* _Available records_:
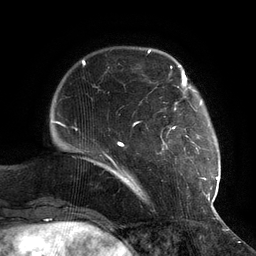
Breast MRI (dynamic contrast-enhanced), one axial slice. Slice 24 of 134 in the series (ordered by position). Cropped to one breast. Dynamic contrast-enhanced series, time point 2 of 6 at this slice position (early post-contrast). 3 T. TE 2.7 ms, TR 6.5 ms. 1.2 mm slice thickness. 256 × 256 image matrix, field of view 200 × 200 mm. Female patient.
Annotated regions visible in this slice (semi-automatically segmented with operator editing):
- enhancing-tissue mask used for the functional tumour volume (all voxels passing the contrast-enhancement thresholds inside the analysis volume; usually the tumour): bounding box [x1, y1, x2, y2] px = [104, 73, 217, 201]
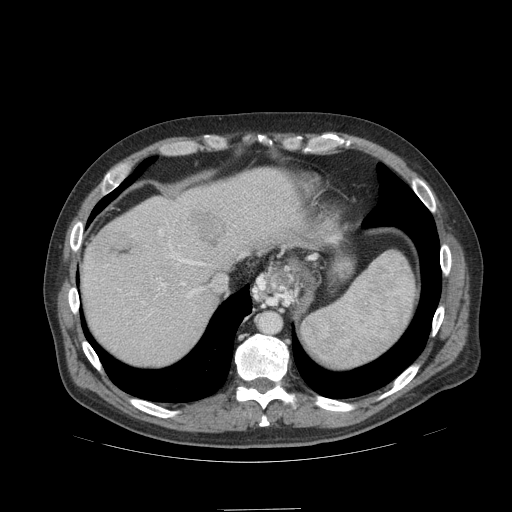
Contrast-enhanced abdominal CT (liver protocol), one axial slice. Position 84 of 99 along the scan axis. Reconstruction kernel STANDARD. 140 kVp. Soft-tissue window (W 400 / L 40 HU). 2.5 mm slice thickness. 512 × 512 image matrix. From the clinical record (not read from this slice): diagnosis: hepatocellular carcinoma (patient treated with transarterial chemoembolisation; whether this scan precedes or follows treatment is not stated here); TNM stage (as recorded): Stage-I; Child-Pugh class: A; tumour nodularity: uninodular; tumour size: 3.6 cm.
Structures marked on this image (semi-automatically segmented with operator editing):
- liver parenchyma outside the tumour (the mass and vessels are separate outlines, so this box may not span the whole liver): bounding box (x1, y1, x2, y2) in pixels: (82, 168, 330, 366)
- mass: (191, 210, 226, 249)
- portal vein: (159, 223, 205, 298)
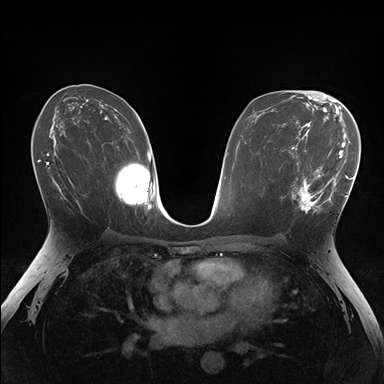
Breast MRI (dynamic contrast-enhanced), one axial slice. Position 90 of 176 along the scan axis. Dynamic contrast-enhanced series, time point 2 of 7 at this slice position (early post-contrast). 1.5 T. TE 1.5 ms, TR 4.1 ms. 384 × 384 image matrix, field of view 320 × 320 mm. Female patient.
Outlined on this slice (semi-automatic segmentation, software-assisted and operator-edited):
- enhancing-tissue mask used for the functional tumour volume (all voxels passing the contrast-enhancement thresholds inside the analysis volume; usually the tumour): bounding box (x1, y1, x2, y2) in pixels: (281, 148, 336, 214)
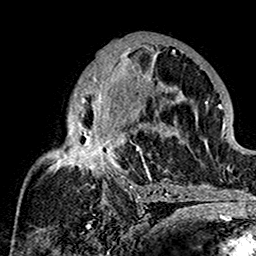
Breast MRI (dynamic contrast-enhanced), one axial slice; position 86 of 160 along the scan axis; cropped to one breast; dynamic contrast-enhanced series, time point 2 of 7 at this slice position (early post-contrast); 1.5 T; TE 2.7 ms, TR 5.4 ms; 256 × 256 image matrix, field of view 154 × 154 mm. Female patient.
Structures marked on this image (semi-automatically segmented with operator editing):
- enhancing-tissue mask used for the functional tumour volume (all voxels passing the contrast-enhancement thresholds inside the analysis volume; usually the tumour): bounding box [x1, y1, x2, y2] px = [48, 43, 179, 201]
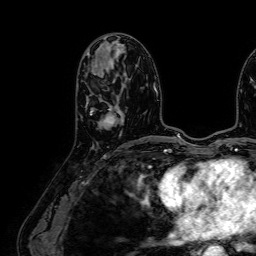
Breast MRI (dynamic contrast-enhanced), one axial slice. Slice 33 of 64 in the series (ordered by position). Cropped to one breast. Dynamic contrast-enhanced series, time point 2 of 7 at this slice position (early post-contrast). 1.5 T. TE 2.6 ms, TR 5.2 ms. 2.5 mm slice thickness. 256 × 256 image matrix, field of view 230 × 230 mm. Female patient.
Outlined on this slice (semi-automatic segmentation, software-assisted and operator-edited):
- enhancing-tissue mask used for the functional tumour volume (all voxels passing the contrast-enhancement thresholds inside the analysis volume; usually the tumour): box from (x=85, y=69) to (x=123, y=126) px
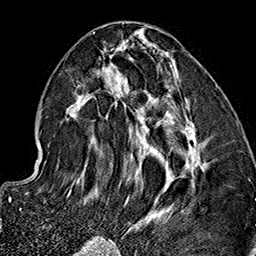
Breast MRI (dynamic contrast-enhanced), one axial slice. Position 69 of 160 along the scan axis. Cropped to one breast. Dynamic contrast-enhanced series, time point 2 of 7 at this slice position (early post-contrast). 1.5 T. TE 2.7 ms, TR 5.1 ms. 1 mm slice thickness. 256 × 256 image matrix, field of view 178 × 178 mm. Female patient.
Outlined on this slice (semi-automatically segmented with operator editing):
- enhancing-tissue mask used for the functional tumour volume (all voxels passing the contrast-enhancement thresholds inside the analysis volume; usually the tumour): bounding box (x1, y1, x2, y2) in pixels: (66, 32, 206, 237)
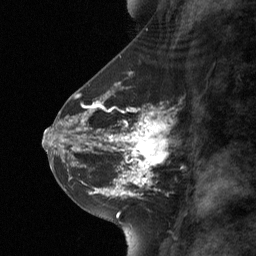
Breast MRI (dynamic contrast-enhanced), one sagittal slice; slice 30 of 64 in the series (ordered by position); dynamic contrast-enhanced study with each time point stored as its own series, time point 2 of 3 at this slice position (early post-contrast, ordered by acquisition time); 1.5 T; TE 4.8 ms, TR 27 ms; 2 mm slice thickness; 256 × 256 image matrix. Patient: female, 42 years. Case-level facts recorded for this patient, not image findings: setting: breast cancer imaged before/during neoadjuvant chemotherapy; receptor status: triple-negative.
Annotated regions visible in this slice (semi-automatically segmented with operator editing):
- analysis volume of interest (the breast-tissue region the enhancement analysis was run in; not a lesion): bounding box (x1, y1, x2, y2) in pixels: (111, 104, 170, 178)
- tumour enhancement mask (voxels above the 90 % enhancement threshold inside the analysis volume of interest): (111, 113, 166, 178)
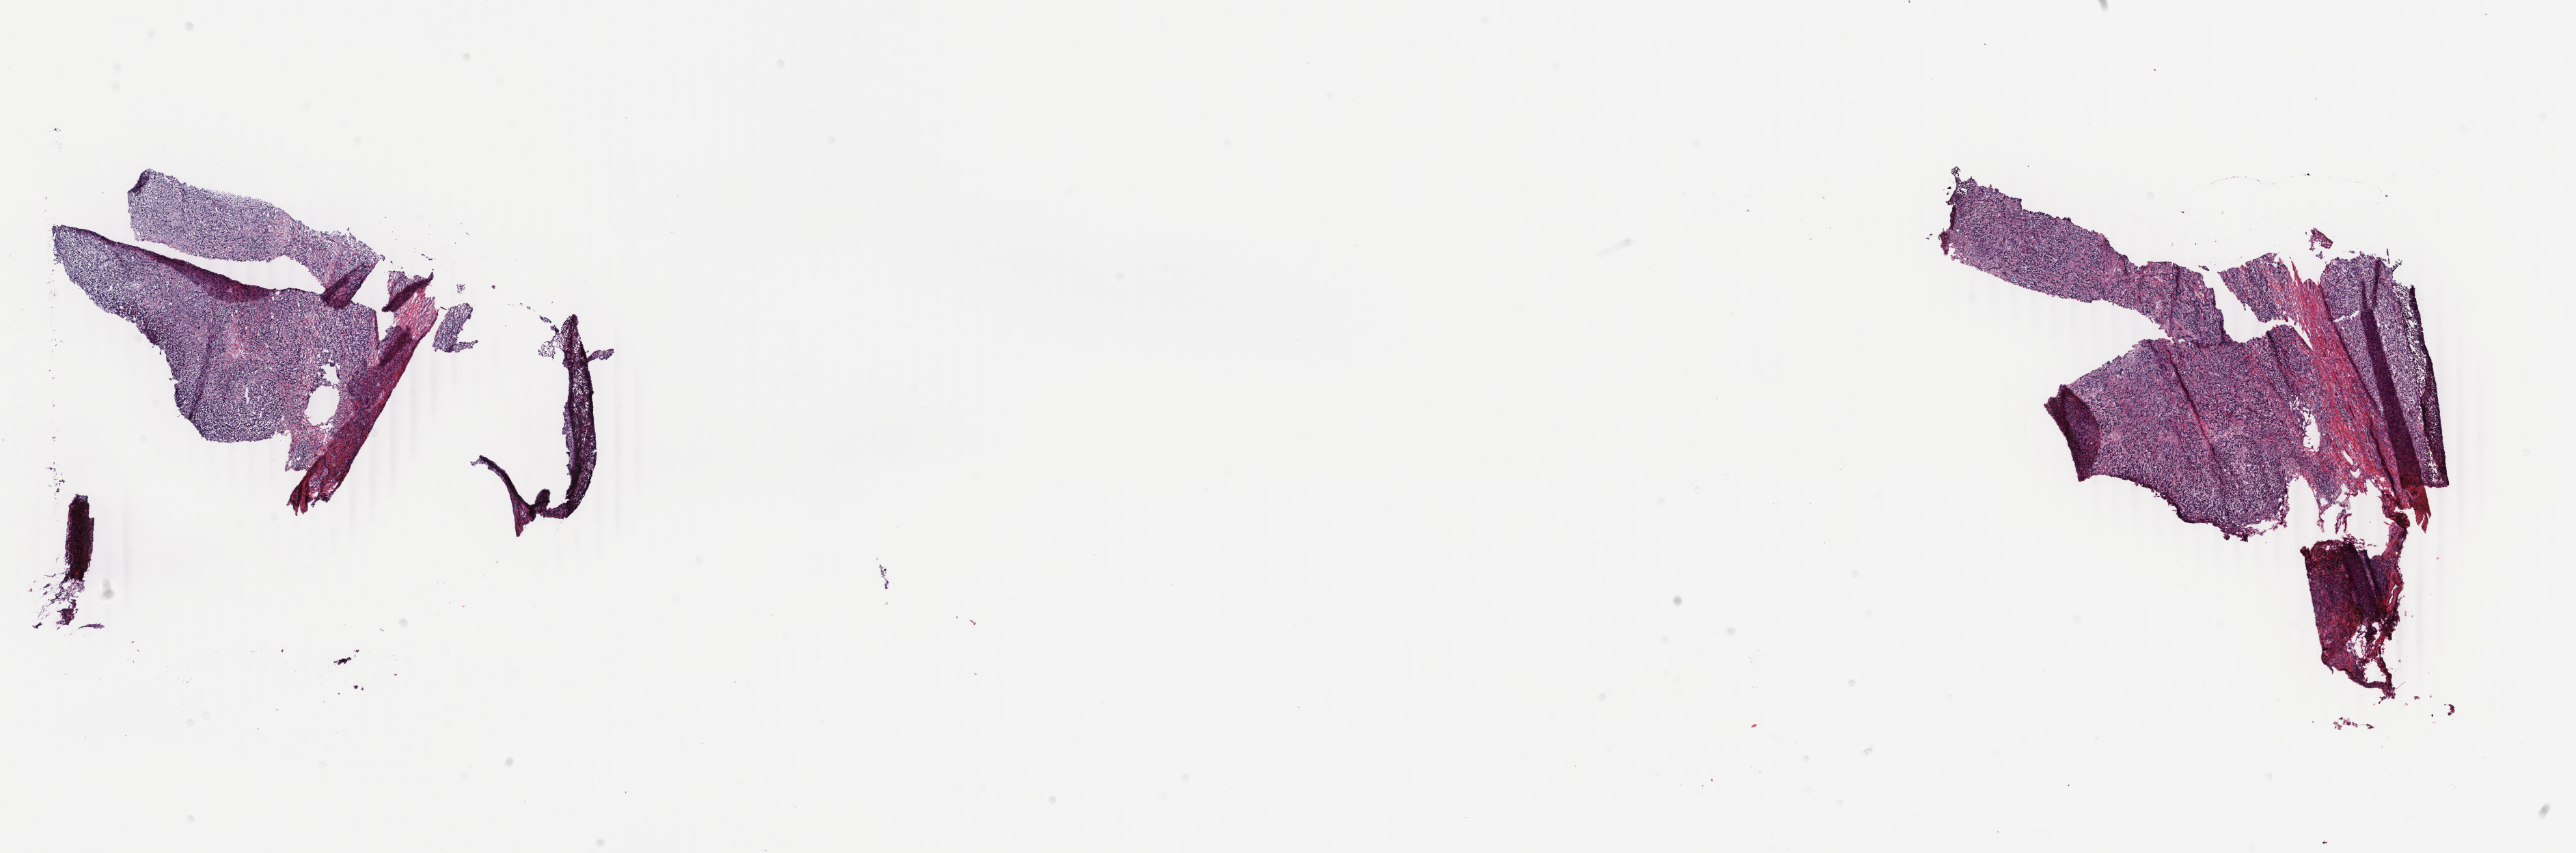
Whole-slide histology image, H&E-stained — low-resolution overview of the scanned area, about 30.0 x 9.9 mm; frozen section from the bottom of the tissue portion; sample: primary tumour, breast. Female patient; age at initial diagnosis 53 years. Pathologist review of this section (percent, as recorded): tumour cells 80%, tumour nuclei 80%, normal cells 0%, stromal cells 18%, necrosis 2%. Infiltration values recorded for this section: lymphocyte infiltration 2%, monocyte infiltration 1%, neutrophil infiltration 1%.
Histologic diagnosis: Infiltrating duct carcinoma, NOS. Lymph nodes positive (case pathology): 5 of 19 examined. Laterality: right. AJCC pathologic stage: IIIA.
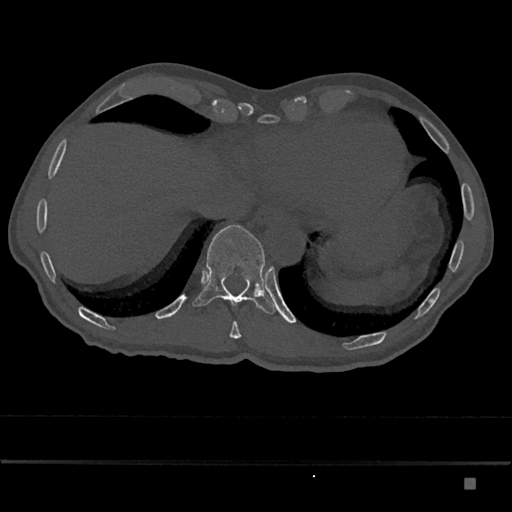
CT including the spine, one axial slice; position 692 of 797 along the scan axis; reconstruction kernel Br40s/3; bone window (W 1800 / L 400 HU); 512 × 512 image matrix, field of view 390 × 390 mm. Male patient, age 72 years. From the clinical record (not read from this slice): primary cancer: prostate.
Annotated regions visible in this slice (semi-automatic segmentation, software-assisted and operator-edited):
- T10 vertebra: bounding box (x1, y1, x2, y2) in pixels: (229, 321, 241, 339)
- T11 vertebra: (192, 225, 275, 314)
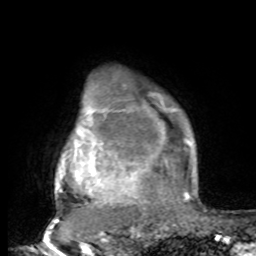
Breast MRI, one axial slice; position 72 of 80 along the scan axis; cropped to one breast; dynamic contrast-enhanced series, time point 2 of 8 at this slice position (early post-contrast); 1.5 T; TE 4.2 ms, TR 7 ms; 2 mm slice thickness; 256 × 256 image matrix. Female patient.
Outlined on this slice (semi-automatically segmented with operator editing):
- enhancing-tissue mask used for the functional tumour volume (all voxels passing the contrast-enhancement thresholds inside the analysis volume; usually the tumour): bounding box <55,93,197,221> (left, top, right, bottom; pixels)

* _Required work_: Please transcribe all of the entries word for word, with the pictures left out.

* _Task solution_:
Breast MRI (dynamic contrast-enhanced), one axial slice. Slice 24 of 134 in the series (ordered by position). Cropped to one breast. Dynamic contrast-enhanced series, time point 2 of 6 at this slice position (early post-contrast). 3 T. TE 2.7 ms, TR 6.5 ms. 1.2 mm slice thickness. 256 × 256 image matrix, field of view 200 × 200 mm. Female patient.
Annotated regions visible in this slice (semi-automatically segmented with operator editing):
- enhancing-tissue mask used for the functional tumour volume (all voxels passing the contrast-enhancement thresholds inside the analysis volume; usually the tumour): bounding box [x1, y1, x2, y2] px = [104, 73, 217, 201]
Contrast-enhanced abdominal CT (liver protocol), one axial slice. Position 84 of 99 along the scan axis. Reconstruction kernel STANDARD. 140 kVp. Soft-tissue window (W 400 / L 40 HU). 2.5 mm slice thickness. 512 × 512 image matrix. From the clinical record (not read from this slice): diagnosis: hepatocellular carcinoma (patient treated with transarterial chemoembolisation; whether this scan precedes or follows treatment is not stated here); TNM stage (as recorded): Stage-I; Child-Pugh class: A; tumour nodularity: uninodular; tumour size: 3.6 cm.
Structures marked on this image (semi-automatically segmented with operator editing):
- liver parenchyma outside the tumour (the mass and vessels are separate outlines, so this box may not span the whole liver): bounding box (x1, y1, x2, y2) in pixels: (82, 168, 330, 366)
- mass: (191, 210, 226, 249)
- portal vein: (159, 223, 205, 298)
Breast MRI (dynamic contrast-enhanced), one axial slice. Position 90 of 176 along the scan axis. Dynamic contrast-enhanced series, time point 2 of 7 at this slice position (early post-contrast). 1.5 T. TE 1.5 ms, TR 4.1 ms. 384 × 384 image matrix, field of view 320 × 320 mm. Female patient.
Outlined on this slice (semi-automatic segmentation, software-assisted and operator-edited):
- enhancing-tissue mask used for the functional tumour volume (all voxels passing the contrast-enhancement thresholds inside the analysis volume; usually the tumour): bounding box (x1, y1, x2, y2) in pixels: (281, 148, 336, 214)
Breast MRI (dynamic contrast-enhanced), one axial slice; position 86 of 160 along the scan axis; cropped to one breast; dynamic contrast-enhanced series, time point 2 of 7 at this slice position (early post-contrast); 1.5 T; TE 2.7 ms, TR 5.4 ms; 256 × 256 image matrix, field of view 154 × 154 mm. Female patient.
Structures marked on this image (semi-automatically segmented with operator editing):
- enhancing-tissue mask used for the functional tumour volume (all voxels passing the contrast-enhancement thresholds inside the analysis volume; usually the tumour): bounding box [x1, y1, x2, y2] px = [48, 43, 179, 201]
Breast MRI (dynamic contrast-enhanced), one axial slice. Slice 33 of 64 in the series (ordered by position). Cropped to one breast. Dynamic contrast-enhanced series, time point 2 of 7 at this slice position (early post-contrast). 1.5 T. TE 2.6 ms, TR 5.2 ms. 2.5 mm slice thickness. 256 × 256 image matrix, field of view 230 × 230 mm. Female patient.
Outlined on this slice (semi-automatic segmentation, software-assisted and operator-edited):
- enhancing-tissue mask used for the functional tumour volume (all voxels passing the contrast-enhancement thresholds inside the analysis volume; usually the tumour): box from (x=85, y=69) to (x=123, y=126) px
Breast MRI (dynamic contrast-enhanced), one axial slice. Position 69 of 160 along the scan axis. Cropped to one breast. Dynamic contrast-enhanced series, time point 2 of 7 at this slice position (early post-contrast). 1.5 T. TE 2.7 ms, TR 5.1 ms. 1 mm slice thickness. 256 × 256 image matrix, field of view 178 × 178 mm. Female patient.
Outlined on this slice (semi-automatically segmented with operator editing):
- enhancing-tissue mask used for the functional tumour volume (all voxels passing the contrast-enhancement thresholds inside the analysis volume; usually the tumour): bounding box (x1, y1, x2, y2) in pixels: (66, 32, 206, 237)
Breast MRI (dynamic contrast-enhanced), one sagittal slice; slice 30 of 64 in the series (ordered by position); dynamic contrast-enhanced study with each time point stored as its own series, time point 2 of 3 at this slice position (early post-contrast, ordered by acquisition time); 1.5 T; TE 4.8 ms, TR 27 ms; 2 mm slice thickness; 256 × 256 image matrix. Patient: female, 42 years. Case-level facts recorded for this patient, not image findings: setting: breast cancer imaged before/during neoadjuvant chemotherapy; receptor status: triple-negative.
Annotated regions visible in this slice (semi-automatically segmented with operator editing):
- analysis volume of interest (the breast-tissue region the enhancement analysis was run in; not a lesion): bounding box (x1, y1, x2, y2) in pixels: (111, 104, 170, 178)
- tumour enhancement mask (voxels above the 90 % enhancement threshold inside the analysis volume of interest): (111, 113, 166, 178)
Whole-slide histology image, H&E-stained — low-resolution overview of the scanned area, about 30.0 x 9.9 mm; frozen section from the bottom of the tissue portion; sample: primary tumour, breast. Female patient; age at initial diagnosis 53 years. Pathologist review of this section (percent, as recorded): tumour cells 80%, tumour nuclei 80%, normal cells 0%, stromal cells 18%, necrosis 2%. Infiltration values recorded for this section: lymphocyte infiltration 2%, monocyte infiltration 1%, neutrophil infiltration 1%.
Histologic diagnosis: Infiltrating duct carcinoma, NOS. Lymph nodes positive (case pathology): 5 of 19 examined. Laterality: right. AJCC pathologic stage: IIIA.
CT including the spine, one axial slice; position 692 of 797 along the scan axis; reconstruction kernel Br40s/3; bone window (W 1800 / L 400 HU); 512 × 512 image matrix, field of view 390 × 390 mm. Male patient, age 72 years. From the clinical record (not read from this slice): primary cancer: prostate.
Annotated regions visible in this slice (semi-automatic segmentation, software-assisted and operator-edited):
- T10 vertebra: bounding box (x1, y1, x2, y2) in pixels: (229, 321, 241, 339)
- T11 vertebra: (192, 225, 275, 314)
Breast MRI, one axial slice; position 72 of 80 along the scan axis; cropped to one breast; dynamic contrast-enhanced series, time point 2 of 8 at this slice position (early post-contrast); 1.5 T; TE 4.2 ms, TR 7 ms; 2 mm slice thickness; 256 × 256 image matrix. Female patient.
Outlined on this slice (semi-automatically segmented with operator editing):
- enhancing-tissue mask used for the functional tumour volume (all voxels passing the contrast-enhancement thresholds inside the analysis volume; usually the tumour): bounding box <55,93,197,221> (left, top, right, bottom; pixels)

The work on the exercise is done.